Why was it important to you to include those political elements?
Once I imagined setting it in America in 2019, it can’t just be about giving it a modern skin and giving everyone cellphones. To me, that’s only exciting if you’re going to very openly address the stuff that we’re all yelling about. Obviously, there’s a perspective on everything that’s happening, but hopefully it’s being presented in a way that we can watch it and laugh a little bit. We all deserve that right now.

What about the decision to center the story on Marta, the daughter of an undocumented immigrant who serves as the moral compass of the film? Was that intended to be a rebuke to some of the anti-immigrant rhetoric out there?
I had that as a story element for years and years, even preceding the election. Largely, it just coming from the dynamics of what I needed Marta’s character to be. All the stuff that’s happening politically now is fuel for the fire. But most important for me was that I wanted the movie to have a good heart. Even though it’s a murder mystery, I didn’t want it to be cynical. When it gets to the end I wanted it to land in a place where the audience is going to feel good coming out of it. I wanted there to be some optimism.

Were you hoping that attentive viewers would be able to solve the murder?
No. I wanted to take the onus off of the viewer very early on to say don’t worry about solving this.
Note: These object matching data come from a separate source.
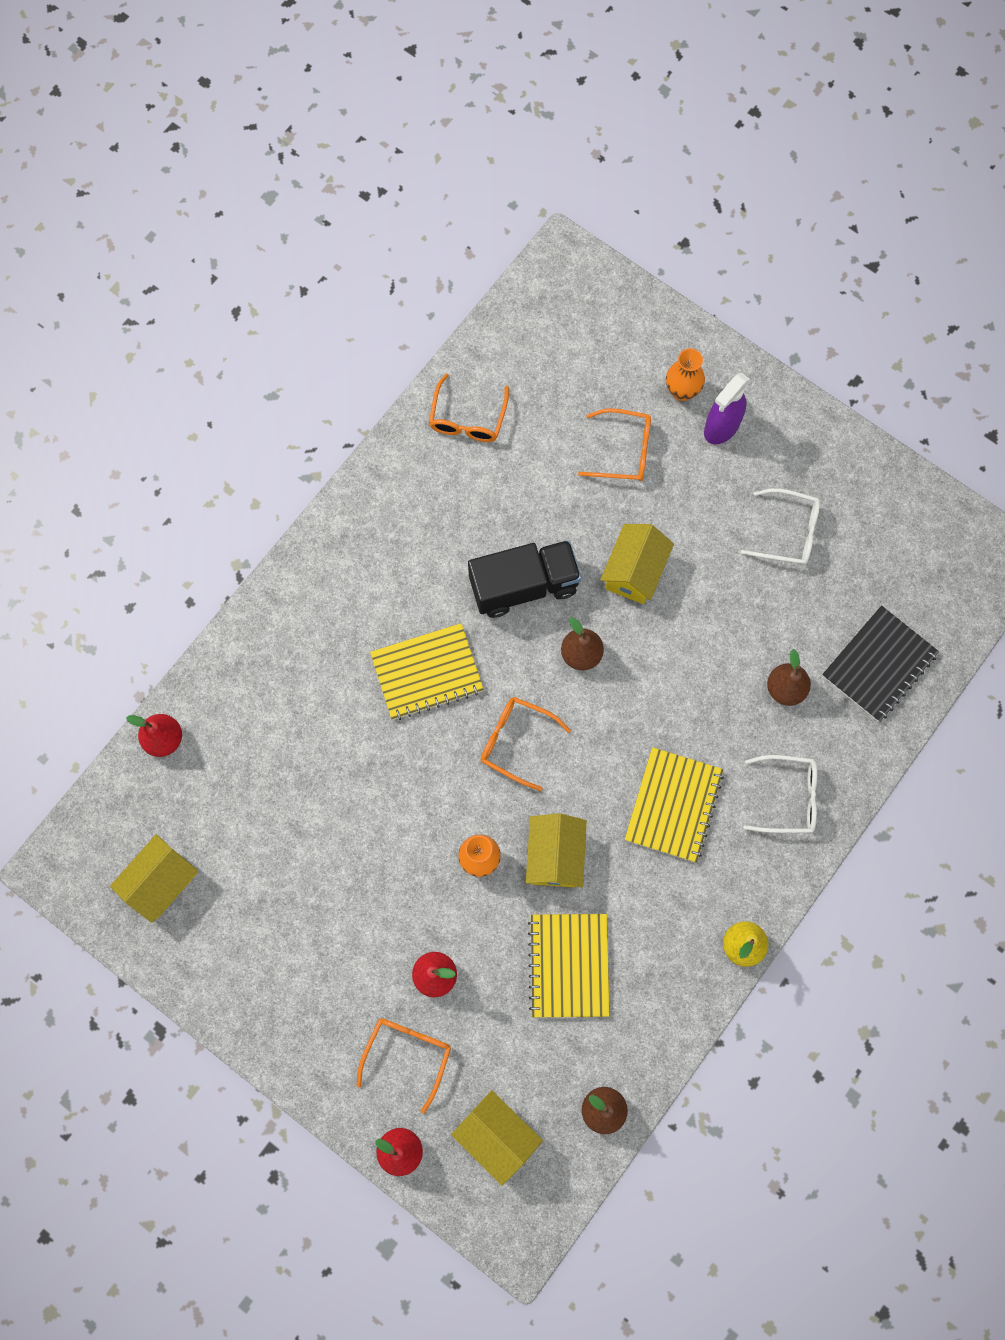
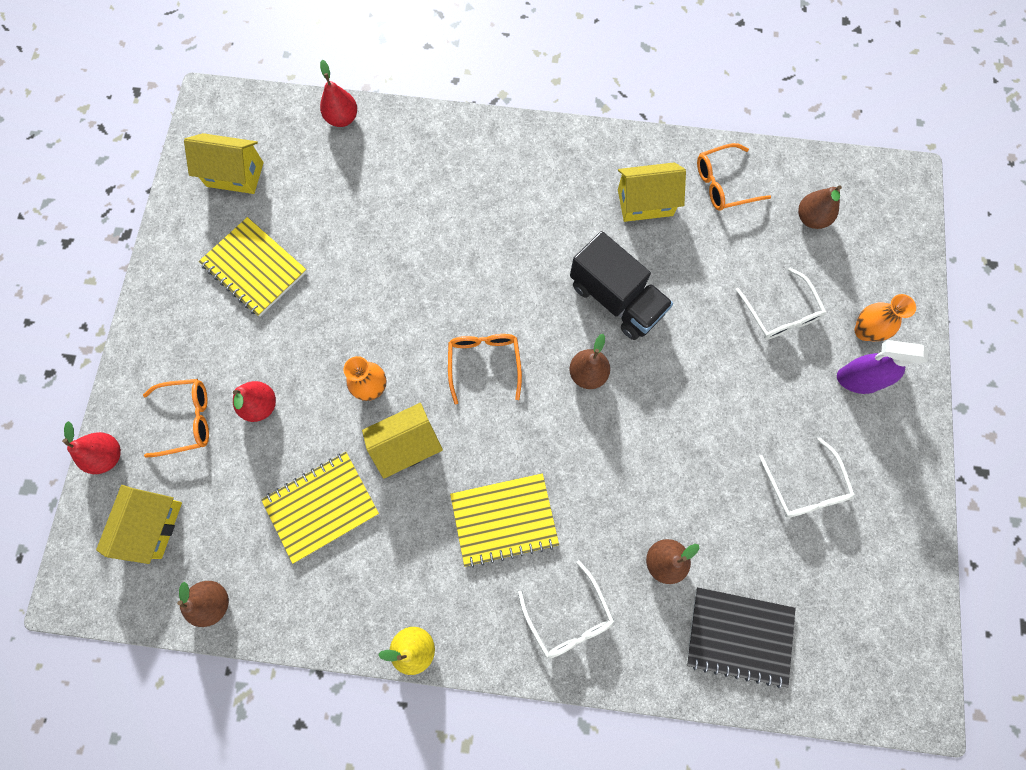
camera: 60 degrees right, 0 degrees up
yellow notebook [370,623,484,720] -> yellow notebook moved to [199,217,307,317]
orange glasses [578,408,651,481] -> white glasses [736,268,826,340]
yellow house [600,524,674,604] -> yellow house moved to [618,162,686,222]
none -> brown pear [798,185,842,229]

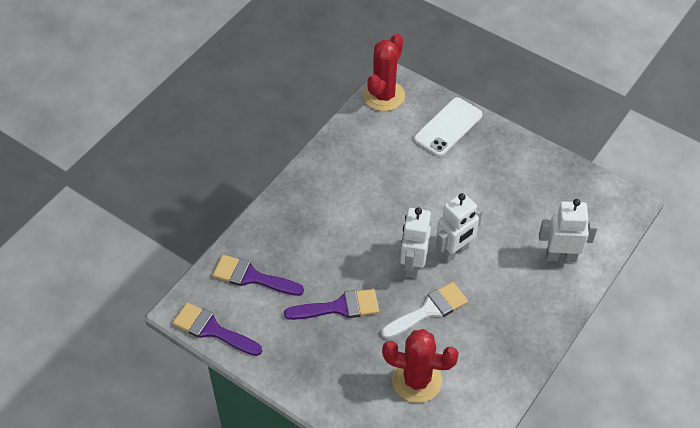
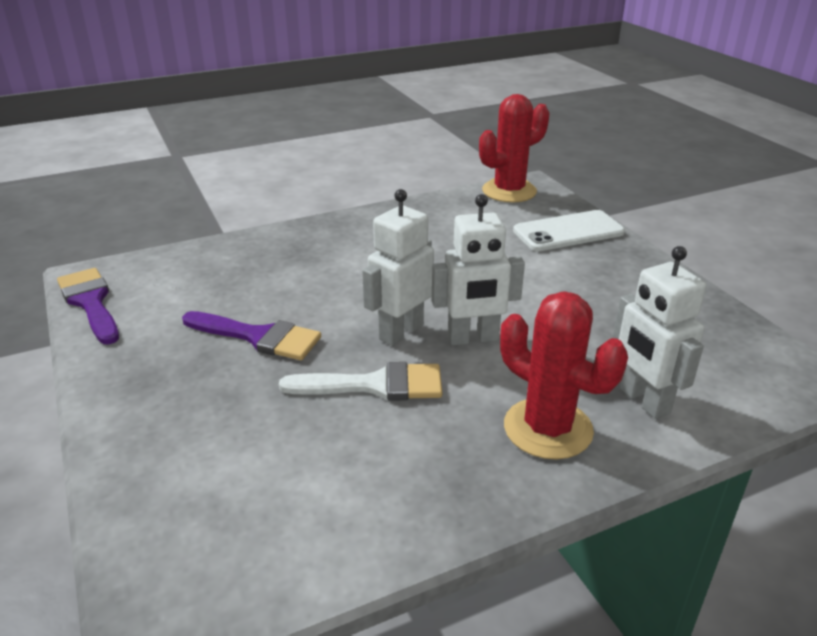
camera: 30 degrees right, 20 degrees down
purple brush [213,255,304,296] -> none
red cactus [382,329,459,403] -> red cactus moved to [500,291,628,460]
white robot [539,199,598,262] -> white robot turned 150 degrees counterclockwise [613,246,706,419]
As much as I love whodunits, I feel like that’s one of the weakest elements of them. They need another type of engine. If it’s just clue gathering at the end, it’s not very satisfying. Whether you can guess it or not is not why we’re here. I wanted to say to the audience, here is this person you care about. They’re in danger. And we’re going to go on this roller coaster ride of how they’re going to get out of this.

What made you think about Daniel Craig for the role of Benoit Blanc? It seems like a departure from James Bond.
You can tell how much fun he’s having cutting loose and giving this big comic performance. He was very excited to do it. I never write with any actors in mind. You just get your heart broken. I just wrote the character very straight. I gave him a Southern accent to make him a fish out of water. Daniel was top of my list, but I didn’t think he was available.
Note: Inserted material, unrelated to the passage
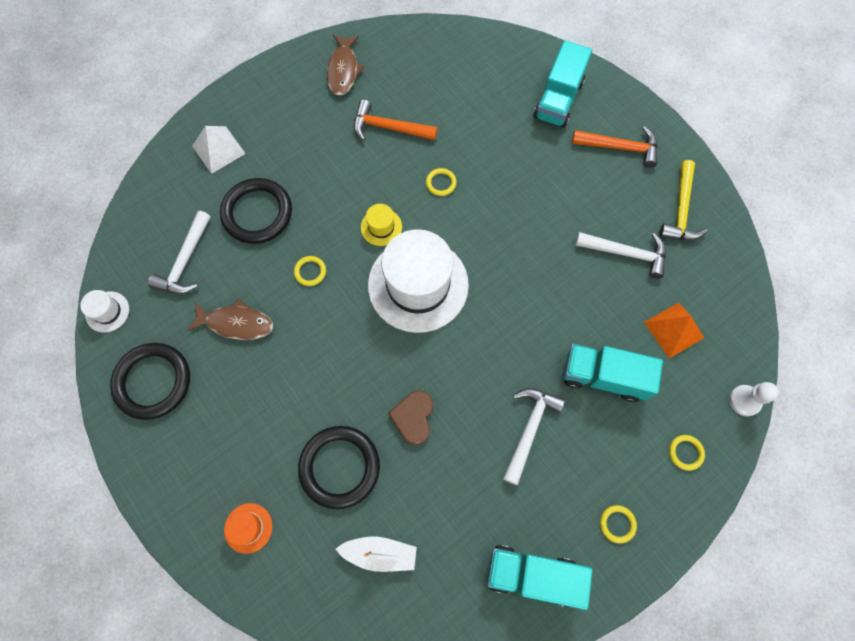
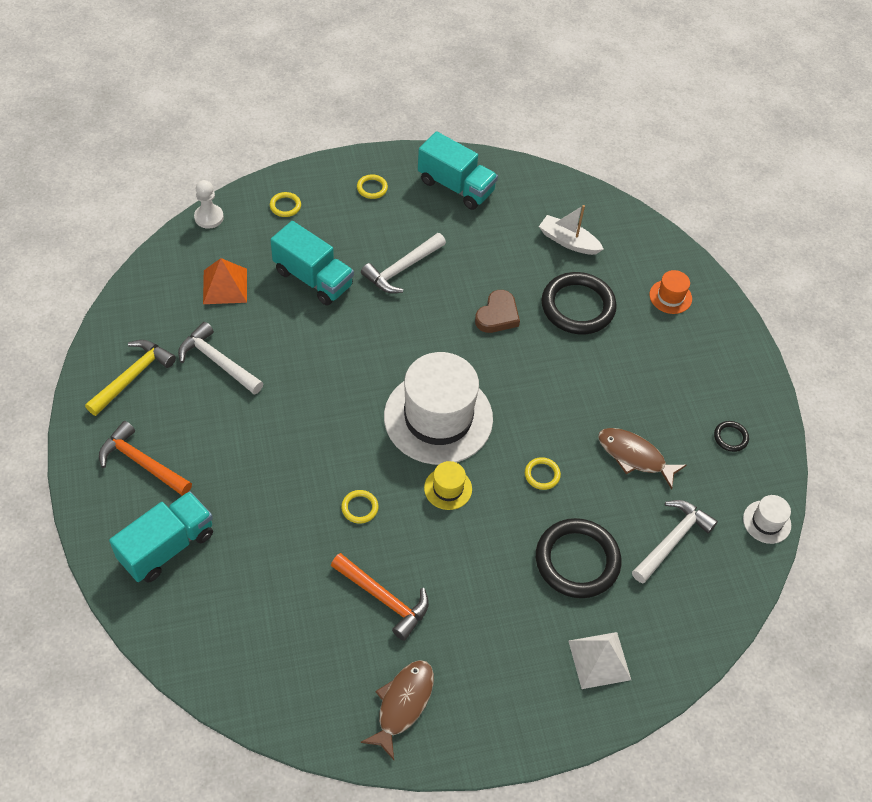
camera: 160 degrees left, 15 degrees down
black ring [110,343,190,420] -> black ring [714,421,749,452], size x0.44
Would you make other films with the Benoit Blanc character?
I don’t want to get ahead of myself. Knock on particle board that this movie does all right, but I’d be thrilled to do another one every few years.

What’s the status of the other Star Wars trilogy you were working on?
I’m still talking to Lucasfilm. They haven’t announced anything.

There were some rumors that your film might be the one that’s coming in 2022. Is that true?
Every single day there’s a new thing. Until it’s up on StarWars.com, don’t believe it.

From David Benioff and D.B. Weiss to Colin Trevorrow, there’s been an enormous amount of turnover behind the camera on Star Wars. Why is it so difficult for directors to stay employed on these films?
I can’t speak to the experience that anyone else has had. I would caution that other people’s sets are like other people’s marriages. You think you know what’s going on with them, but the only thing that’s absolutely true is that you’re wrong. I can only speak to my experience, which was an absolute dream from top to bottom, beginning to end. From Kathy [Lucasfilm President Kathleen Kennedy] to Bob Iger to J.J. [Abrams] to all the craftsmen.

When Benioff and Weiss left, there was chatter that it was due to “toxic fandom.” What was your experience like with that kind of trolling?
You always have to contextualize how small a part of the fandom that section is. I’m not talking about people who like or dislike a particular movie. I’m talking about the people who have dedicated themselves to abusing people who are involved in the films. It’s so small, but it gets blown up. Having been in the hurricane for the last two years, I can tell you that 95% of what I get even on Twitter is lovely and thoughtful and engaged, even when people don’t like my movie. Having said that, it’s a problem that every type of fandom is dealing with. It’s almost a byproduct of this system that is the internet.

You love mysteries. Do you play Clue much?
Not a lot. Clue is not that fun a game really. I was shocked. I played it as an adult for the first time, and I realized it’s kind of boring.